The proposed benefit-sharing program has been dubbed the Media Bargaining Code, and Google users in Australia are currently inundated with announcements about how the proposed benefit program would harm the Internet. every time they visit Google.
Morrison noted in today’s event that when he met with leaders of other nations at G20 meetings over the years, he often spoke not only about how to make international corporations respond through taxes, but of how to get everyone on the same page to deal with antitrust issues and competition policies.
“I would like to see more alignment between the world’s economies on this kind of thing,” Morrison said, noting perhaps that there has been little traction in the U.S. to break any of the big tech companies that are sitting on the grass.
But then Morrison hinted at the implications of the Media Negotiation Code that have not occupied the center. One potential consequence, as Morrison suggested, was that online speech could be regulated in new ways to ensure a more civil discussion.

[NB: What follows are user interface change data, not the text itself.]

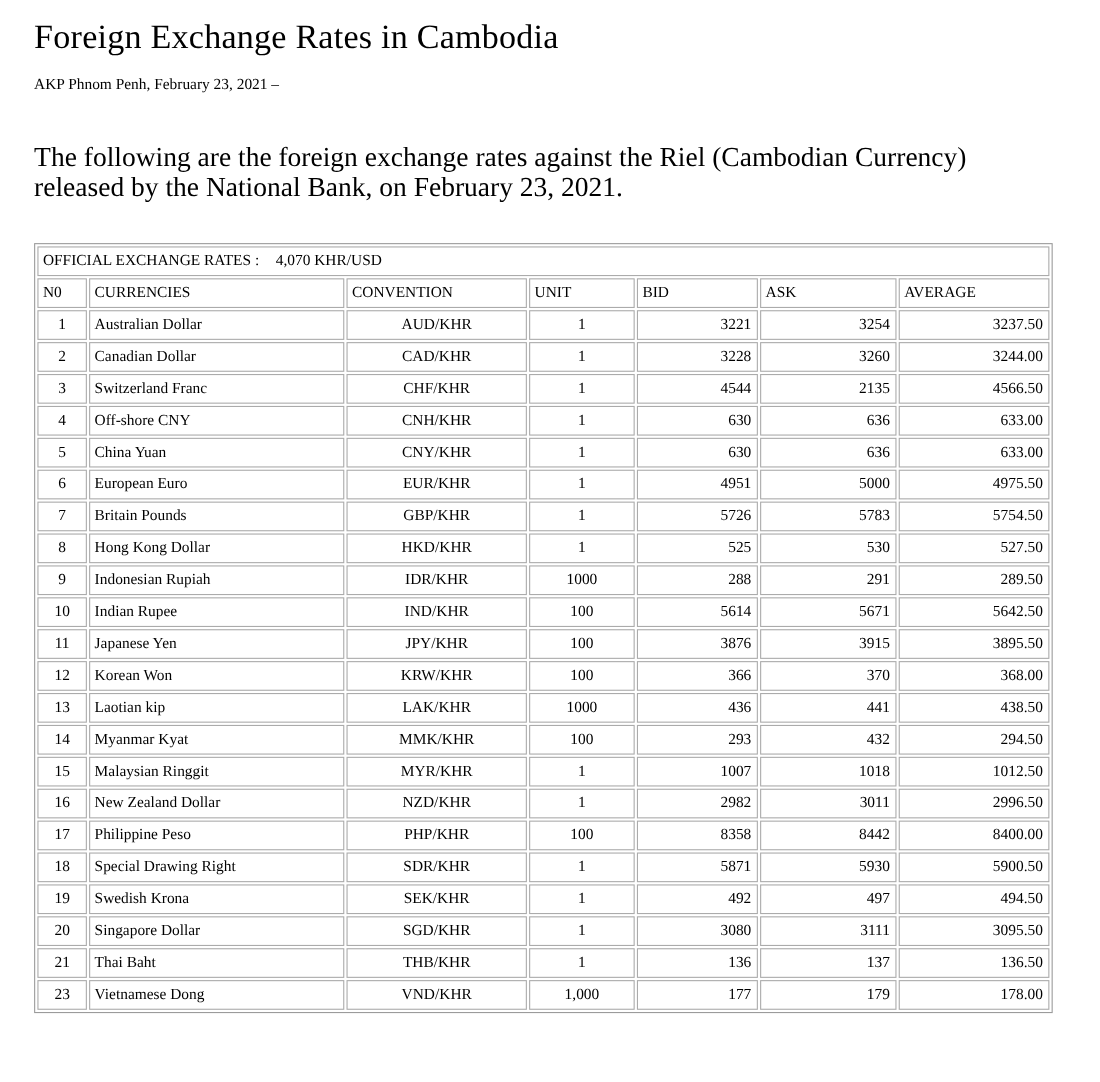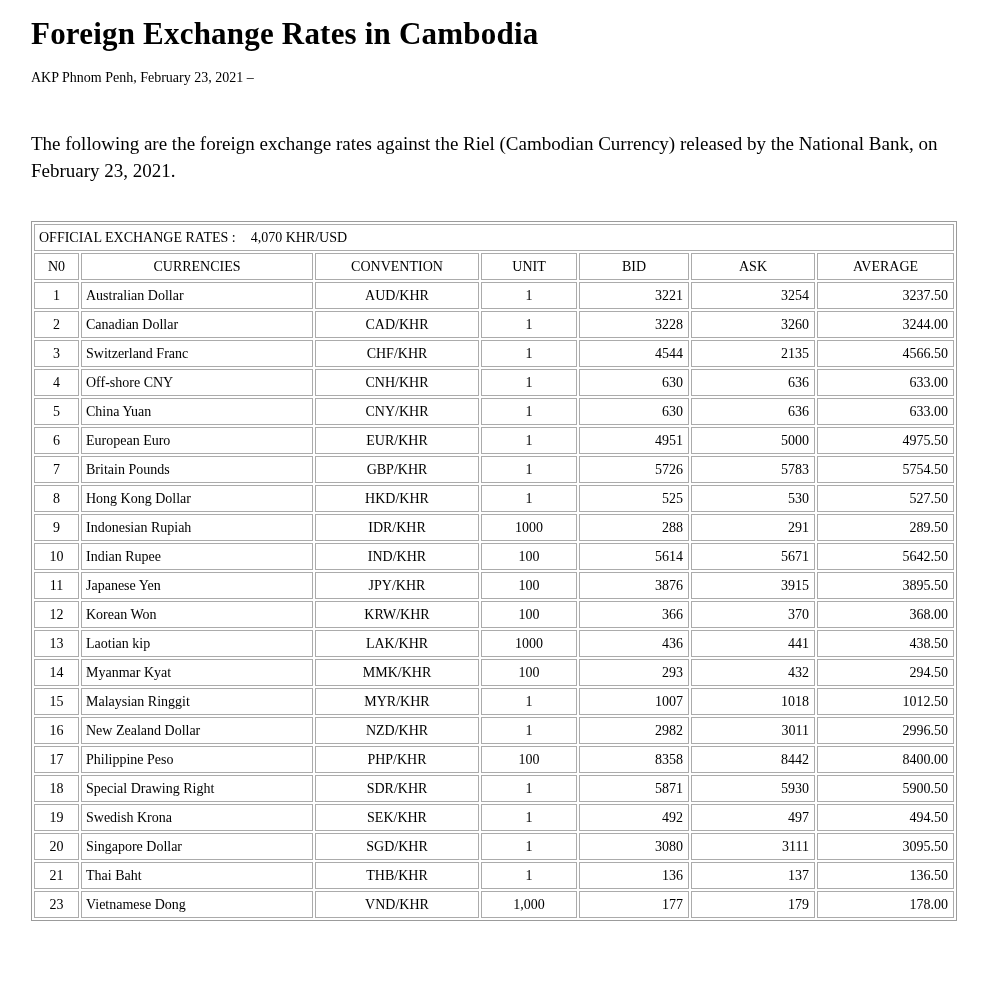--- a/index.html
+++ b/index.html
@@ -15,7 +15,7 @@
 
   .title {
     font-size: 31px;
-    font-weight: bold;
+    font-weight: normal;
     letter-spacing: 0.2px;
     margin-bottom: 18px;
   }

“We just want the rules of the digital world to be the same as they exist in the real world … in the physical world,” Morrison said. “And that means you can’t go on abusing people and continue like people do. You wouldn’t behave like that in a room like this. Or I think I wouldn’t.”
Needless to say, this item it had not really been debated in the mainstream Australian media as a potential consequence of the application of the Code. But it makes sense for Morrison to be sensitive to things that are said online. Morrison has become a meme more than once, aand if people online talked about the time they presumably shit pants at McDonald’s, you would probably also want a crackdown on trolls.